…Кроме политических причин ея радости, существовала особая и главнейшая, сердечная, причина, которая должна была действовать ещё живее. Голицын был другом царевны и ея наперсником. Разлука с ним уже давно её томила. Она об этом не раз писала к нему в письмах, скрываемых от людей посредством потаённой цифирной азбуки. Два таких письма, сохранившиеся счастливым случаем, относятся именно к тому времени, о котором мы говорим. Царевна поздравляет в них своего друга с победою, которую, разумеется, приписывает милосердию Божию, и присовокупляет: «чево от века не слыхано, ни отцы наши поведаша нам такова милосердия Божия; не хуже Израильских людей, – продолжает она, – извёл вас Бог из земли Египетской, тогда чрез Моисея, ноне чрез тебя, душа моя… Свет мой, братец, Васенька, здравствуй, батюшка мой, намногия лета и паки здравствуй Божиею (милостию) и Пресвятая Богородицы и твоим разумом и счастьем, победив агаряны, подай тебе Господи и впредь враги побеждати. А мне, свет мой, веры не имеется, что ты к нам возвратишься; тогда веры поиму, как увижу во объятиях своих тебя, света моего…». «Свет мой, батюшка, надежда моя, здравствуй на многия лета!.. Батюшка мой, радость моя, свет очей моих, мне веры не имеетца, сердце моё, что тебя, свет мой, видеть. Велик бы мне день той был, когда ты, душа моя, ко мне будешь. Если бы мне возможно было, я бы единым днём тебя поставила пред собою». И сам Голицын видимо очень желал своего возвращенья в Москву и потому просил друга-царевну, чтоб она помолилась. На первый раз царевна, кажется, не совсем так поняла его просьбу. «А что, свет мой, пишешь, чтобы я помолилась», отвечает царевна и присовокупляет, в сомнении: «будто я, верно, грешная пред Богом и недостойна; однако же дерзаю, надеясь на его благоутробие, если и грешная. Ей! всегда того прошу чтобы света моего в радости видеть». В другой раз она писала: «что ты, батюшка мой, пишешь о посылке в монастыри, всё то исполнила, по всем монастырям бродила сама пеша… что пишешь, батюшка мой, чтоб я помолилася: Бог, свет мой, ведает, как желаю тебя, душа моя, видеть; и надеюся на милосердие Божие, велит мне тебя видеть, надежда моя… А я, батюшка мой, здорова, твоими молитвами, и все мы здоровы. Аще даст Бог увижу тебя, свет мой, о всём своём житье скажу; а вы, свет мой, не стойте, подите помалу, и так вы утрудилися. Чем вам платить за такую нужную службу, наипаче всех твои, света моего, труды. Еслиб ты так не трудился, никтоб так не сделал».

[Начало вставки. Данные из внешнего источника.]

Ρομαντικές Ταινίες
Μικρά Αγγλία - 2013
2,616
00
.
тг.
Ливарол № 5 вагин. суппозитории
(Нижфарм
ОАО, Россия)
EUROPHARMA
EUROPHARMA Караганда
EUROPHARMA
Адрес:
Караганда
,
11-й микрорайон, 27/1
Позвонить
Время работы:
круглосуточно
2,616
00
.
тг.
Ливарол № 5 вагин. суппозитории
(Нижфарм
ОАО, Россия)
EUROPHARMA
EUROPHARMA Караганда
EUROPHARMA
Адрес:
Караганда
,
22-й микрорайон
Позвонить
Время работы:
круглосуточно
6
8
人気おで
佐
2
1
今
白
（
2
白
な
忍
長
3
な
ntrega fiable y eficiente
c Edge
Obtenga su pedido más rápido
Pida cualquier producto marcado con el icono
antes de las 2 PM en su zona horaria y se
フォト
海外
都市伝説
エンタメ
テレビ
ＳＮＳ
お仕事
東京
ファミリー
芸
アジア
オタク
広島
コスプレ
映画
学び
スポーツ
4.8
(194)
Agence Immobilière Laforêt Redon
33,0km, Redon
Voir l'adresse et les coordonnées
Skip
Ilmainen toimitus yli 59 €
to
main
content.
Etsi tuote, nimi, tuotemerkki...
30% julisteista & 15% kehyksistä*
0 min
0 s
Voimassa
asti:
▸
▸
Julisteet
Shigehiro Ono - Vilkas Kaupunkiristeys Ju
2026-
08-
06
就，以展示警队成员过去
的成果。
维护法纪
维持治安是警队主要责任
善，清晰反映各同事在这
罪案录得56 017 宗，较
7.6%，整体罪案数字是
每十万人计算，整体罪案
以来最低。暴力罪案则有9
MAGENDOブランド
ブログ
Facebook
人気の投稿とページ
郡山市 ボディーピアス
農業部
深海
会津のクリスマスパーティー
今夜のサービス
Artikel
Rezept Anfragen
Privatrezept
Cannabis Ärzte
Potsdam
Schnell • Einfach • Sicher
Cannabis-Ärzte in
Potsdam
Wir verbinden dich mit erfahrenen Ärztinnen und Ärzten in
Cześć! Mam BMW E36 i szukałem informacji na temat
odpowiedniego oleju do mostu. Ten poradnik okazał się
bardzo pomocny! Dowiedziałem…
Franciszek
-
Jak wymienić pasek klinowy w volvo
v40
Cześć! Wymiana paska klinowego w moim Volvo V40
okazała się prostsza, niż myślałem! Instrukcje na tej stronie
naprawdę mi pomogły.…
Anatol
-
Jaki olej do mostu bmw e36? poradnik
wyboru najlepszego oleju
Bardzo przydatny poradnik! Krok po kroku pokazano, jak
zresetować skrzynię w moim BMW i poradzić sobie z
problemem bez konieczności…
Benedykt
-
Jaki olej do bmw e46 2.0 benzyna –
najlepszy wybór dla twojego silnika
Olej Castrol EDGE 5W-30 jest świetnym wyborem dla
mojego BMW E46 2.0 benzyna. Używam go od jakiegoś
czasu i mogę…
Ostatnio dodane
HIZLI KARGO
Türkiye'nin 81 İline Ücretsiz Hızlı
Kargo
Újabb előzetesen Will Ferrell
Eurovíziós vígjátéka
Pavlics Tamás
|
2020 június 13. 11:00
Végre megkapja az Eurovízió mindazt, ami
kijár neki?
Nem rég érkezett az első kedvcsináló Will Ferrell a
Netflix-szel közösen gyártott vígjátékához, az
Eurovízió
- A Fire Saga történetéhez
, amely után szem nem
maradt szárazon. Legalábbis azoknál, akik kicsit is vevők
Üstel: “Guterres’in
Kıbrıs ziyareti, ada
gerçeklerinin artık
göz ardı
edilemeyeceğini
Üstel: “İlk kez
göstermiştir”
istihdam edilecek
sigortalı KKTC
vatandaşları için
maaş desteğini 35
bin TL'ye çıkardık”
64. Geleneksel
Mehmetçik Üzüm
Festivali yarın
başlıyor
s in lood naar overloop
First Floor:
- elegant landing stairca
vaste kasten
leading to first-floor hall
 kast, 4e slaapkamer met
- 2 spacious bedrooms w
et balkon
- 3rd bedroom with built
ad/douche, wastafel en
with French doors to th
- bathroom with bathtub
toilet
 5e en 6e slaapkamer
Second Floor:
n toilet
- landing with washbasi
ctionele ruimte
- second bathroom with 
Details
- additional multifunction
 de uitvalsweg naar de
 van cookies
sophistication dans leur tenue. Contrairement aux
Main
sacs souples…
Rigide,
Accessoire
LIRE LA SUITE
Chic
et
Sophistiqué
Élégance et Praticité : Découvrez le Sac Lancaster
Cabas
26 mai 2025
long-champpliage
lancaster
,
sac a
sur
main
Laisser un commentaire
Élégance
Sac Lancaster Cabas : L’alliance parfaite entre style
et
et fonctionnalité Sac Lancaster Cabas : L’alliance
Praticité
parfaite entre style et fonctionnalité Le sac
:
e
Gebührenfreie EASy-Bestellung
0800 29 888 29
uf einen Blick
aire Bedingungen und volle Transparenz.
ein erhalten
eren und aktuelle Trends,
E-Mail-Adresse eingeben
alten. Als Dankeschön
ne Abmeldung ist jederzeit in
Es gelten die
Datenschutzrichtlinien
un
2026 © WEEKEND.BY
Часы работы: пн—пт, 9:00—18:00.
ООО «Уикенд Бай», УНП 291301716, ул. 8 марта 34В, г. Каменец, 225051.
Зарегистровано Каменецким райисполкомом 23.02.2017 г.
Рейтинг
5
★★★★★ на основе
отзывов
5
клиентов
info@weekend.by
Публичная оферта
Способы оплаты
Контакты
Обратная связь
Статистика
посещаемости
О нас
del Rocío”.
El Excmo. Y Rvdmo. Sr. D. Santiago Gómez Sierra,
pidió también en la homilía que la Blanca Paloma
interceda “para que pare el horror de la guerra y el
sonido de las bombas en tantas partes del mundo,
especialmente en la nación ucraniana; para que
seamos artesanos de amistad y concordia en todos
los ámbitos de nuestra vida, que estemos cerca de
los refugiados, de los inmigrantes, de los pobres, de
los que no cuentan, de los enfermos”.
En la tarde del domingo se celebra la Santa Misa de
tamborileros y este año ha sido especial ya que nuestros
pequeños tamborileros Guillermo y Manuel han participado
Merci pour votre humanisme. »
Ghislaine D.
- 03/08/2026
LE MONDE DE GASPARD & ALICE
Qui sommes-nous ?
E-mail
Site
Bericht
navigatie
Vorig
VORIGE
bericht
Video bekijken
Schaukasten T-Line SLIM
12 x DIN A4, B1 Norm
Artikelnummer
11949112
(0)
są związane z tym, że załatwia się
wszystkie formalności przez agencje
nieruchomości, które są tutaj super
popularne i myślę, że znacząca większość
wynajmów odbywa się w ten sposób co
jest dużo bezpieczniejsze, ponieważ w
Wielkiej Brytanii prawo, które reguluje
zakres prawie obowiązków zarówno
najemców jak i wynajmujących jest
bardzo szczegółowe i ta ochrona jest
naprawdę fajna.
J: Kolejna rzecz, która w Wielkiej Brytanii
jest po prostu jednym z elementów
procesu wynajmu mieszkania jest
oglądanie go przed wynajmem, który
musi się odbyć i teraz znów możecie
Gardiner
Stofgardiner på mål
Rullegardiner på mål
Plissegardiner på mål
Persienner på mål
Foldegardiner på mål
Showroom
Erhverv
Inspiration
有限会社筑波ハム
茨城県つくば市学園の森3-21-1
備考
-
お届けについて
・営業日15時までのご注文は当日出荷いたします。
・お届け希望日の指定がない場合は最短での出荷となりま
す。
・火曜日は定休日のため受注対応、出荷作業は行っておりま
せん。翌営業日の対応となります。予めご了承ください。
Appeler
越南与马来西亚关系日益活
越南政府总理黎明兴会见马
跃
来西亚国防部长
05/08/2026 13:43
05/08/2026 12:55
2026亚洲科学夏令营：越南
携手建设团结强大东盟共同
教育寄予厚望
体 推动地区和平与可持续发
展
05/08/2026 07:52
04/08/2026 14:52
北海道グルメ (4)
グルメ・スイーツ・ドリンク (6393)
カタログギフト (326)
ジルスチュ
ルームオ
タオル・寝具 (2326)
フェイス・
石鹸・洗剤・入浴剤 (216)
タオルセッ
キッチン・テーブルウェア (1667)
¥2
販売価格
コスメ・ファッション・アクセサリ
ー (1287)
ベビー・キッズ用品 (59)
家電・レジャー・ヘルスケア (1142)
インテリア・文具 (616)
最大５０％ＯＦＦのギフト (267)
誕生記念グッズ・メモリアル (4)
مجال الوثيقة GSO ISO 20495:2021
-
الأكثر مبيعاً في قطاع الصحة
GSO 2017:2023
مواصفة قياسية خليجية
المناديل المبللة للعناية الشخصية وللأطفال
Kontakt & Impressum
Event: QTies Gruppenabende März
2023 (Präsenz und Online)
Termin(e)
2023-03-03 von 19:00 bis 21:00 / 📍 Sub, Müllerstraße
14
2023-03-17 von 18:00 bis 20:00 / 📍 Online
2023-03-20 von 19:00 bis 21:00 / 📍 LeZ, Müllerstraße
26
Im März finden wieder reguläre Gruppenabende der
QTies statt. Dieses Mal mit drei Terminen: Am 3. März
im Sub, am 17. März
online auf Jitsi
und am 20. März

Замечательно, что князь Голицын, владея сердцем царевны, был уже не в первой поре молодости: в 1689 году ему было сорок восемь лет!
В ещё одном сохранившемся письме, писанном в Крым, Софья высказывает ту же горячую любовь к своему любимцу: «Письма твои, врученны Богу, к нам все дошли в целости из под Перекопу… Я брела пеша из Воздвиженскова, толко подхожу к монастырю Сергия Чудотворца, к самым святым воротам, а от вас отписки о боях: я не помню, как взошла, чла идучи, не ведаю, чем его света благодарить за такую милость его и матерь его, Пресвятую Богородицу, и преподобного Сергия, чудотворца милостиваго…».
К чести Софии должно сказать, что она, по крайней мере, почтила память, столь многих невинных жертв безрассудства любимца своего, повелев имена всех воинов, положивших живот на поле брани, за веру и отечество, внести в синодики, для поминовения в соборных церквах и монастырях.
Любовь Софьи не спасла Голицына, а его неудачный поход в Крым сделался ближайшим поводом к падению самой царевны.
Амуры думного дьяка Шакловитого
Надобно-ж и о том упомянуть, что в отбытие князя Василия Голицына с полками на Крым, Фёдор Щегловитой весьма в амуре при царевне Софии профитовал, и уже в тех плезирах ночных был в большей конфиденции при ней, нежели князь Голицын, хотя не так явно. И предусматривали все, что ежели бы правление царевны Софии ещё продолжалося, конечное бы князю Голицыну было от нея падение или б содержан был для фигуры за перваго правителя, но в самой силе и делех бы был помянутой Щегловитой.